Семейные Михаила Ивановича тщательно скрывали его настоящее положение. Их знакомым и в голову не приходило, что и он, и его жена – крепостные люди Воротынцевых; про него думали, что он занимается делами этого вельможи и служит у него за крупное жалованье управителем или секретарем, чем-то в этом роде, а уж никак не камердинером.
Если бы кто-нибудь рассказал этим наивным людям, как Воротынцев обращается с Михаилом Ивановичем и как Михаил Иванович дрожит перед барином, когда последний не в духе, никто этому не поверил бы: так важно и с таким достоинством держал себя Михаил Иванович в своем доме на Мещанской.
В ту достопамятную ночь Михаил Иванович особенно сильно трусил. От страха его била лихорадка, когда Александр Васильевич прижал пружинку потайного ящика и вынимал из него таинственное письмо.

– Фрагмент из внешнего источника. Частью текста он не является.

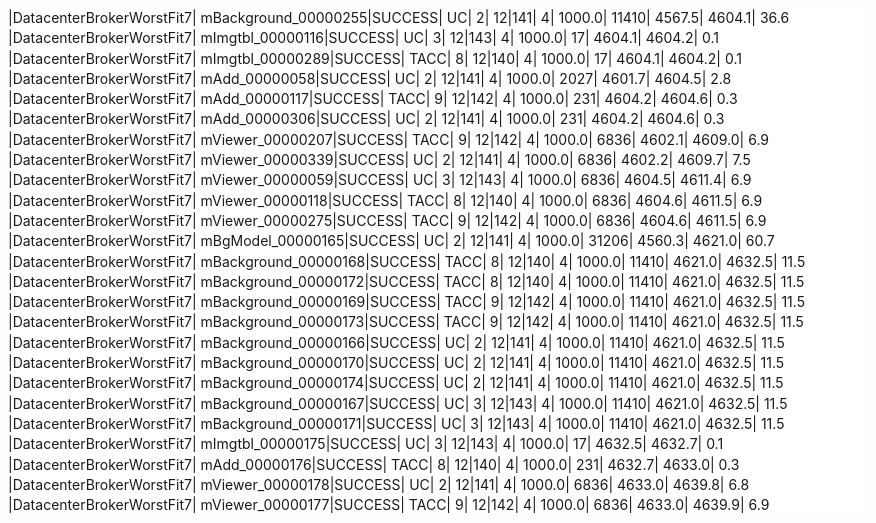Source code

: |DatacenterBrokerWorstFit7|  mBackground_00000255|SUCCESS|    UC|   2|       12|141|        4|    1000.0|      11410|   4567.5|    4604.1|    36.6
|DatacenterBrokerWorstFit7|      mImgtbl_00000116|SUCCESS|    UC|   3|       12|143|        4|    1000.0|         17|   4604.1|    4604.2|     0.1
|DatacenterBrokerWorstFit7|      mImgtbl_00000289|SUCCESS|  TACC|   8|       12|140|        4|    1000.0|         17|   4604.1|    4604.2|     0.1
|DatacenterBrokerWorstFit7|         mAdd_00000058|SUCCESS|    UC|   2|       12|141|        4|    1000.0|       2027|   4601.7|    4604.5|     2.8
|DatacenterBrokerWorstFit7|         mAdd_00000117|SUCCESS|  TACC|   9|       12|142|        4|    1000.0|        231|   4604.2|    4604.6|     0.3
|DatacenterBrokerWorstFit7|         mAdd_00000306|SUCCESS|    UC|   2|       12|141|        4|    1000.0|        231|   4604.2|    4604.6|     0.3
|DatacenterBrokerWorstFit7|      mViewer_00000207|SUCCESS|  TACC|   9|       12|142|        4|    1000.0|       6836|   4602.1|    4609.0|     6.9
|DatacenterBrokerWorstFit7|      mViewer_00000339|SUCCESS|    UC|   2|       12|141|        4|    1000.0|       6836|   4602.2|    4609.7|     7.5
|DatacenterBrokerWorstFit7|      mViewer_00000059|SUCCESS|    UC|   3|       12|143|        4|    1000.0|       6836|   4604.5|    4611.4|     6.9
|DatacenterBrokerWorstFit7|      mViewer_00000118|SUCCESS|  TACC|   8|       12|140|        4|    1000.0|       6836|   4604.6|    4611.5|     6.9
|DatacenterBrokerWorstFit7|      mViewer_00000275|SUCCESS|  TACC|   9|       12|142|        4|    1000.0|       6836|   4604.6|    4611.5|     6.9
|DatacenterBrokerWorstFit7|     mBgModel_00000165|SUCCESS|    UC|   2|       12|141|        4|    1000.0|      31206|   4560.3|    4621.0|    60.7
|DatacenterBrokerWorstFit7|  mBackground_00000168|SUCCESS|  TACC|   8|       12|140|        4|    1000.0|      11410|   4621.0|    4632.5|    11.5
|DatacenterBrokerWorstFit7|  mBackground_00000172|SUCCESS|  TACC|   8|       12|140|        4|    1000.0|      11410|   4621.0|    4632.5|    11.5
|DatacenterBrokerWorstFit7|  mBackground_00000169|SUCCESS|  TACC|   9|       12|142|        4|    1000.0|      11410|   4621.0|    4632.5|    11.5
|DatacenterBrokerWorstFit7|  mBackground_00000173|SUCCESS|  TACC|   9|       12|142|        4|    1000.0|      11410|   4621.0|    4632.5|    11.5
|DatacenterBrokerWorstFit7|  mBackground_00000166|SUCCESS|    UC|   2|       12|141|        4|    1000.0|      11410|   4621.0|    4632.5|    11.5
|DatacenterBrokerWorstFit7|  mBackground_00000170|SUCCESS|    UC|   2|       12|141|        4|    1000.0|      11410|   4621.0|    4632.5|    11.5
|DatacenterBrokerWorstFit7|  mBackground_00000174|SUCCESS|    UC|   2|       12|141|        4|    1000.0|      11410|   4621.0|    4632.5|    11.5
|DatacenterBrokerWorstFit7|  mBackground_00000167|SUCCESS|    UC|   3|       12|143|        4|    1000.0|      11410|   4621.0|    4632.5|    11.5
|DatacenterBrokerWorstFit7|  mBackground_00000171|SUCCESS|    UC|   3|       12|143|        4|    1000.0|      11410|   4621.0|    4632.5|    11.5
|DatacenterBrokerWorstFit7|      mImgtbl_00000175|SUCCESS|    UC|   3|       12|143|        4|    1000.0|         17|   4632.5|    4632.7|     0.1
|DatacenterBrokerWorstFit7|         mAdd_00000176|SUCCESS|  TACC|   8|       12|140|        4|    1000.0|        231|   4632.7|    4633.0|     0.3
|DatacenterBrokerWorstFit7|      mViewer_00000178|SUCCESS|    UC|   2|       12|141|        4|    1000.0|       6836|   4633.0|    4639.8|     6.8
|DatacenterBrokerWorstFit7|      mViewer_00000177|SUCCESS|  TACC|   9|       12|142|        4|    1000.0|       6836|   4633.0|    4639.9|     6.9

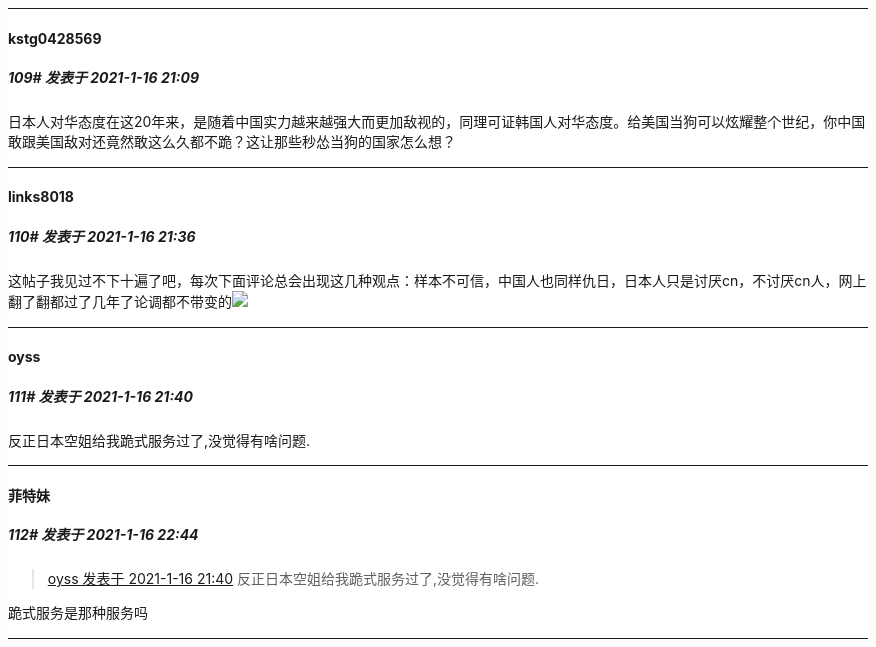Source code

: *****

####  kstg0428569  
##### 109#       发表于 2021-1-16 21:09




日本人对华态度在这20年来，是随着中国实力越来越强大而更加敌视的，同理可证韩国人对华态度。给美国当狗可以炫耀整个世纪，你中国敢跟美国敌对还竟然敢这么久都不跪？这让那些秒怂当狗的国家怎么想？







*****

####  links8018  
##### 110#       发表于 2021-1-16 21:36




这帖子我见过不下十遍了吧，每次下面评论总会出现这几种观点：样本不可信，中国人也同样仇日，日本人只是讨厌cn，不讨厌cn人，网上翻了翻都过了几年了论调都不带变的<img src="https://static.saraba1st.com/image/smiley/face2017/067.png" referrerpolicy="no-referrer">







*****

####  oyss  
##### 111#       发表于 2021-1-16 21:40




反正日本空姐给我跪式服务过了,没觉得有啥问题.







*****

####  菲特妹  
##### 112#       发表于 2021-1-16 22:44



<blockquote><a href="httphttps://bbs.saraba1st.com/2b/forum.php?mod=redirect&amp;goto=findpost&amp;pid=50056453&amp;ptid=1983114" target="_blank">oyss 发表于 2021-1-16 21:40</a>
反正日本空姐给我跪式服务过了,没觉得有啥问题.</blockquote>
跪式服务是那种服务吗







*****
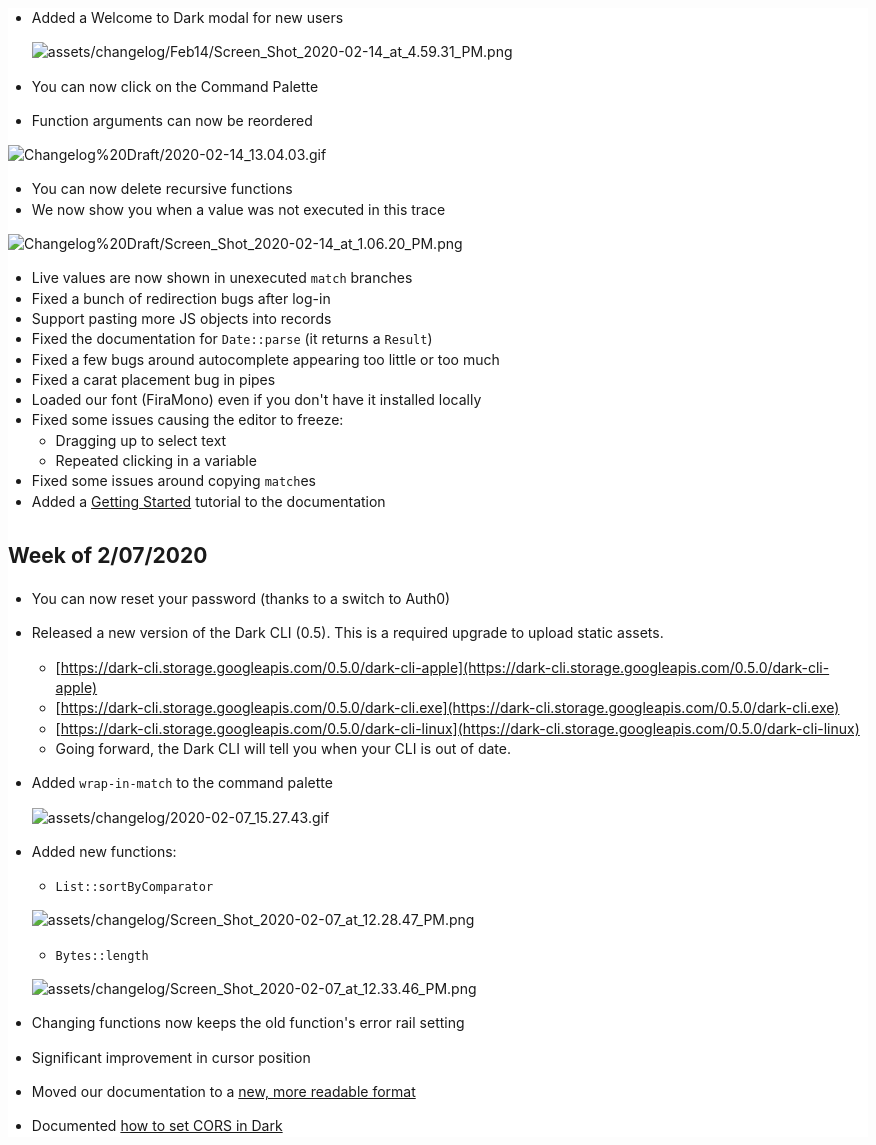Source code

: - Added a Welcome to Dark modal for new users

  ![assets/changelog/Feb14/Screen_Shot_2020-02-14_at_4.59.31_PM.png](assets/changelog/Feb14/Screen_Shot_2020-02-14_at_4.59.31_PM.png)

- You can now click on the Command Palette
- Function arguments can now be reordered

![Changelog%20Draft/2020-02-14_13.04.03.gif](assets/changelog/Feb14/2020-02-14_13.04.03.gif)

- You can now delete recursive functions
- We now show you when a value was not executed in this trace

![Changelog%20Draft/Screen_Shot_2020-02-14_at_1.06.20_PM.png](assets/changelog/Feb14/Screen_Shot_2020-02-14_at_1.06.20_PM.png)

- Live values are now shown in unexecuted `match` branches
- Fixed a bunch of redirection bugs after log-in
- Support pasting more JS objects into records
- Fixed the documentation for `Date::parse` (it returns a `Result`)
- Fixed a few bugs around autocomplete appearing too little or too much
- Fixed a carat placement bug in pipes
- Loaded our font (FiraMono) even if you don't have it installed locally
- Fixed some issues causing the editor to freeze:
  - Dragging up to select text
  - Repeated clicking in a variable
- Fixed some issues around copying `match`es
- Added a [Getting Started](introduction.md) tutorial to the documentation

## Week of 2/07/2020

- You can now reset your password (thanks to a switch to Auth0)
- Released a new version of the Dark CLI (0.5). This is a required upgrade to upload static assets.
  - [https://dark-cli.storage.googleapis.com/0.5.0/dark-cli-apple](https://dark-cli.storage.googleapis.com/0.5.0/dark-cli-apple)
  - [https://dark-cli.storage.googleapis.com/0.5.0/dark-cli.exe](https://dark-cli.storage.googleapis.com/0.5.0/dark-cli.exe)
  - [https://dark-cli.storage.googleapis.com/0.5.0/dark-cli-linux](https://dark-cli.storage.googleapis.com/0.5.0/dark-cli-linux)
  - Going forward, the Dark CLI will tell you when your CLI is out of date.
- Added `wrap-in-match` to the command palette

  ![assets/changelog/2020-02-07_15.27.43.gif](assets/changelog/2020-02-07_15.27.43.gif)

- Added new functions:

  - `List::sortByComparator`

  ![assets/changelog/Screen_Shot_2020-02-07_at_12.28.47_PM.png](assets/changelog/Screen_Shot_2020-02-07_at_12.28.47_PM.png)

  - `Bytes::length`

  ![assets/changelog/Screen_Shot_2020-02-07_at_12.33.46_PM.png](assets/changelog/Screen_Shot_2020-02-07_at_12.33.46_PM.png)

- Changing functions now keeps the old function's error rail setting
- Significant improvement in cursor position
- Moved our documentation to a [new, more readable format](https://darklang.github.io/docs/)
- Documented [how to set CORS in Dark](https://darklang.github.io/docs/docs/getting-started.html#additional-informationadvanced-topics)
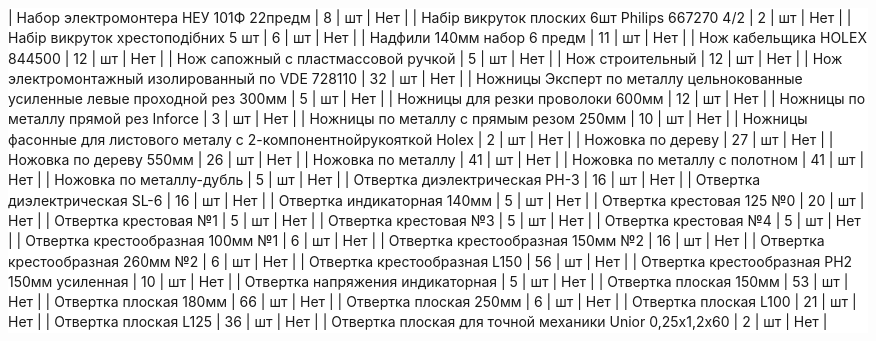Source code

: | Набор электромонтера НЕУ 101Ф 22предм | 8 | шт | Нет |
| Набір викруток плоских 6шт Philips 667270 4/2 | 2 | шт | Нет |
| Набір викруток хрестоподібних 5 шт | 6 | шт | Нет |
| Надфили 140мм набор 6 предм | 11 | шт | Нет |
| Нож кабельщика HOLEX 844500 | 12 | шт | Нет |
| Нож сапожный с пластмассовой ручкой | 5 | шт | Нет |
| Нож строительный | 12 | шт | Нет |
| Нож электромонтажный изолированный по VDE 728110 | 32 | шт | Нет |
| Ножницы Эксперт по металлу цельнокованные усиленные левые проходной рез 300мм | 5 | шт | Нет |
| Ножницы для резки проволоки 600мм | 12 | шт | Нет |
| Ножницы по металлу прямой рез Inforce | 3 | шт | Нет |
| Ножницы по металлу с прямым резом 250мм | 10 | шт | Нет |
| Ножницы фасонные для листового металу с 2-компонентнойрукояткой Holex | 2 | шт | Нет |
| Ножовка по дереву | 27 | шт | Нет |
| Ножовка по дереву 550мм | 26 | шт | Нет |
| Ножовка по металлу | 41 | шт | Нет |
| Ножовка по металлу с полотном | 41 | шт | Нет |
| Ножовка по металлу-дубль | 5 | шт | Нет |
| Отвертка диэлектрическая PH-3 | 16 | шт | Нет |
| Отвертка диэлектрическая SL-6 | 16 | шт | Нет |
| Отвертка индикаторная 140мм | 5 | шт | Нет |
| Отвертка крестовая 125 №0 | 20 | шт | Нет |
| Отвертка крестовая №1 | 5 | шт | Нет |
| Отвертка крестовая №3 | 5 | шт | Нет |
| Отвертка крестовая №4 | 5 | шт | Нет |
| Отвертка крестообразная 100мм №1 | 6 | шт | Нет |
| Отвертка крестообразная 150мм №2 | 16 | шт | Нет |
| Отвертка крестообразная 260мм №2 | 6 | шт | Нет |
| Отвертка крестообразная L150 | 56 | шт | Нет |
| Отвертка крестообразная РН2 150мм усиленная | 10 | шт | Нет |
| Отвертка напряжения индикаторная | 5 | шт | Нет |
| Отвертка плоская 150мм | 53 | шт | Нет |
| Отвертка плоская 180мм | 66 | шт | Нет |
| Отвертка плоская 250мм | 6 | шт | Нет |
| Отвертка плоская L100 | 21 | шт | Нет |
| Отвертка плоская L125 | 36 | шт | Нет |
| Отвертка плоская для точной механики Unior 0,25х1,2х60 | 2 | шт | Нет |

– Вот, прочти на просторе, – проговорил барин, протягивая ему злополучное послание. – Петрушке даю два дня срока. Если в понедельник к вечеру мне не будет доложено, кто из людей осмелился войти сюда и положить это письмо на бюро, Петрушку в солдаты, – прибавил он, возвышая голос и злобно отчеканивая слова. Затем, запирая бюро, он продолжал с возрастающим гневом: – Надо допросить того мерзавца, который осмелился моих холопов подкупить, понимаешь?
– Понимаю-с, – дрожащими губами пролепетал Михаил Иванович.
Ни слова больше не было произнесено между ним и барином. Молча разделся Александр Васильевич, молча снял с него камердинер башмаки с пряжками и чулки. Молча зажег Михаил Иванович восковую свечу с зеленым тафтяным абажуром на столике у оправленной постели и, погасив свечи, горевшие в бронзовых бра на стене, тихо ступая по мягкому ковру, вышел из спальни, притворив за собою дверь.
В ту ночь Михаил Иванович вовсе не ложился: перечитав письмо, переданное ему барином, он надел шинель, нахлобучил картуз на лоб, вышел на улицу и, сев на первую попавшуюся гитару [8]8
Извозчичий экипаж того времени.
[Закрыть], приказал извозчику везти его на Мещанскую.